The vampires haven’t fallen out of popularity since the movie Dracula first saw publication in 1897. Instead, the genre has tettered in and out of the spotlight, always learning to adapt to the times while also taking inspiration from the other sources.
The fact that the vampire fiction adapts to the times is pretty apparent from its history. Although the movie Dracula first established its reputation for classical horror at the turn of the 20th century, culminating in the artistically praised Nosferatu of 1922, it moved away from the world of high art and into the realm of pulp fiction in the ensuing decades.
By the late 1950s vamps were a fixture of EC Comics’ horror line, appearing in titles like The Haunt of Fear and Tales from the Crypt. What is interesting is that the evolution of the vampire genre seems to jump back and forth between the ruminative world of literature and the titillating thrill of comic books. The 1970’s era saw a resurgence of vampires in the world of comics as the comics code authority that had forbidden them for years fell to the wayside, but in the world of cinema, it was adaptations of literature that dominated the box office.

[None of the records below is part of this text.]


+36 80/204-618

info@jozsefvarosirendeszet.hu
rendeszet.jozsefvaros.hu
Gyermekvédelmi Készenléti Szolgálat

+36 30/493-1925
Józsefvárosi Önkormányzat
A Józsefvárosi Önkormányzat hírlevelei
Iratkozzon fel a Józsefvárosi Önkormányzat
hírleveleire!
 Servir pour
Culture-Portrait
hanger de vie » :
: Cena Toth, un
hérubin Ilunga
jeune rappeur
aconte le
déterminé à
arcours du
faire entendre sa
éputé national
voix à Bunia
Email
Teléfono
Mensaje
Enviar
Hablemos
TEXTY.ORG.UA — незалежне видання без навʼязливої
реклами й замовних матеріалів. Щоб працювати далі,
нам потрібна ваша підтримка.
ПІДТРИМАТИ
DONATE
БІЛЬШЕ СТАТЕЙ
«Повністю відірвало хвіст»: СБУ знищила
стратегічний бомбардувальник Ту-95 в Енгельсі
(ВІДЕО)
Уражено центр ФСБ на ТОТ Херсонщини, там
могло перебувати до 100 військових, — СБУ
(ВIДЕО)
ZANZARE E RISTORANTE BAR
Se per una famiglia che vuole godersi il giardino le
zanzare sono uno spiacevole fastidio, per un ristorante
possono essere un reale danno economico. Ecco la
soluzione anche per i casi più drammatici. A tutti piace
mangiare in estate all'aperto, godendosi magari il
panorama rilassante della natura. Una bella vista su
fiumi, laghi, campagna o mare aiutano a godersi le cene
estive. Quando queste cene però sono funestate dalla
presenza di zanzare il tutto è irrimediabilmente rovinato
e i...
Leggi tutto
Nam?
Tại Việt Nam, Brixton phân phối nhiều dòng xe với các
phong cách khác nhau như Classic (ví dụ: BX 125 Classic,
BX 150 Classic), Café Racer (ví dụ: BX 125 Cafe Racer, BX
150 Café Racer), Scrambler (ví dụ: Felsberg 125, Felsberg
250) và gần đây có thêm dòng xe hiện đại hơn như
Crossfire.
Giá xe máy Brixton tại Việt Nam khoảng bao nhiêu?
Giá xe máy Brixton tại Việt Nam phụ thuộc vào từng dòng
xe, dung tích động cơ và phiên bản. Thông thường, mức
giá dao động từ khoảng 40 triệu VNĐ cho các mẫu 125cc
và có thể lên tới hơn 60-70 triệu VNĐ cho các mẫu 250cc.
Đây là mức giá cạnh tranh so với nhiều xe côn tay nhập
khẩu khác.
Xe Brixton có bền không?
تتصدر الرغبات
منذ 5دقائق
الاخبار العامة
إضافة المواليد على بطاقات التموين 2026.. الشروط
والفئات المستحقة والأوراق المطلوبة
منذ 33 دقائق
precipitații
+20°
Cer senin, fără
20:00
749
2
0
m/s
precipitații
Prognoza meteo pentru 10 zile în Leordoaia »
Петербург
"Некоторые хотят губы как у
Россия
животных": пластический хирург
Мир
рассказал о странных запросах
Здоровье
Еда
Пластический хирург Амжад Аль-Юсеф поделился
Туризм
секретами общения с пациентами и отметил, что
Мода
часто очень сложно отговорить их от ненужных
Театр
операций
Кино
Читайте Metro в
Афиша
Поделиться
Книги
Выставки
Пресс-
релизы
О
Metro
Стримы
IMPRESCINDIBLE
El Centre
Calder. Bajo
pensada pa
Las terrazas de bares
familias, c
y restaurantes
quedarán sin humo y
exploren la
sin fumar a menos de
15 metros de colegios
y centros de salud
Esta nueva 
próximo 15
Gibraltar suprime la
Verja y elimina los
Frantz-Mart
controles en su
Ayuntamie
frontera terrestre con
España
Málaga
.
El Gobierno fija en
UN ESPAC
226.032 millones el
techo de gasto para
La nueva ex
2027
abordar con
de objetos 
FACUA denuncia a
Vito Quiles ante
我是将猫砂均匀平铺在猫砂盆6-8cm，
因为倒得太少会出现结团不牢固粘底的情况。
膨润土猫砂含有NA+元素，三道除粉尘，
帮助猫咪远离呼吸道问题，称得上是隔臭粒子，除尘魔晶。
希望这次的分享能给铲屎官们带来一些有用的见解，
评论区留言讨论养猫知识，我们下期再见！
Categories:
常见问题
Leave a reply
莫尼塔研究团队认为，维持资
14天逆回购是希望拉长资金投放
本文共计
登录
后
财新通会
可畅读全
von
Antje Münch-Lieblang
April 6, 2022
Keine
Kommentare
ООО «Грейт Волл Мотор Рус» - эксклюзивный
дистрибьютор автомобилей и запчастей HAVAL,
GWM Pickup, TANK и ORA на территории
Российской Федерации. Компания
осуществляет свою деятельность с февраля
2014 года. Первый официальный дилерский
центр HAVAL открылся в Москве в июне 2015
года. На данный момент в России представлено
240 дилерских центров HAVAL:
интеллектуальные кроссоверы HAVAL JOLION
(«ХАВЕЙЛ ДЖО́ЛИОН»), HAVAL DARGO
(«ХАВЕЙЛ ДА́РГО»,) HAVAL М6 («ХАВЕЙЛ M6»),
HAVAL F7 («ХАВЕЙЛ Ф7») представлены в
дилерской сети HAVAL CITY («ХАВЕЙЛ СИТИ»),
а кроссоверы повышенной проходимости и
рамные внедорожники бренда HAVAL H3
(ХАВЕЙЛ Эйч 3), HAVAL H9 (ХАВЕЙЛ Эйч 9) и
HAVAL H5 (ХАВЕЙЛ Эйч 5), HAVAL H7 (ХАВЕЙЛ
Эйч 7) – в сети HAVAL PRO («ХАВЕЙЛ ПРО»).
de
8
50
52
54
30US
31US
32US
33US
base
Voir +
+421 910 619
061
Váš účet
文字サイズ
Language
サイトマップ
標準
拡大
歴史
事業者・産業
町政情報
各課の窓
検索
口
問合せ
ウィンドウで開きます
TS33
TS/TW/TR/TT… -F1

Superhero movies have completely dominated the cinema market since the MCU debuted with Iron Man back in the year 2008. In the decade thereafter, they became not only a fixture year-round at theatres but also a constant source of excitement and speculation from audiences hungry for more.
Well, hopes are still up in the vampire genre. A new Blade movie is set for a production starring Mahershala Ali is in works with MCU and with Sony pacing with Morbius, the groundwork is being set for the resurgence of the vamps in the superhero filled market.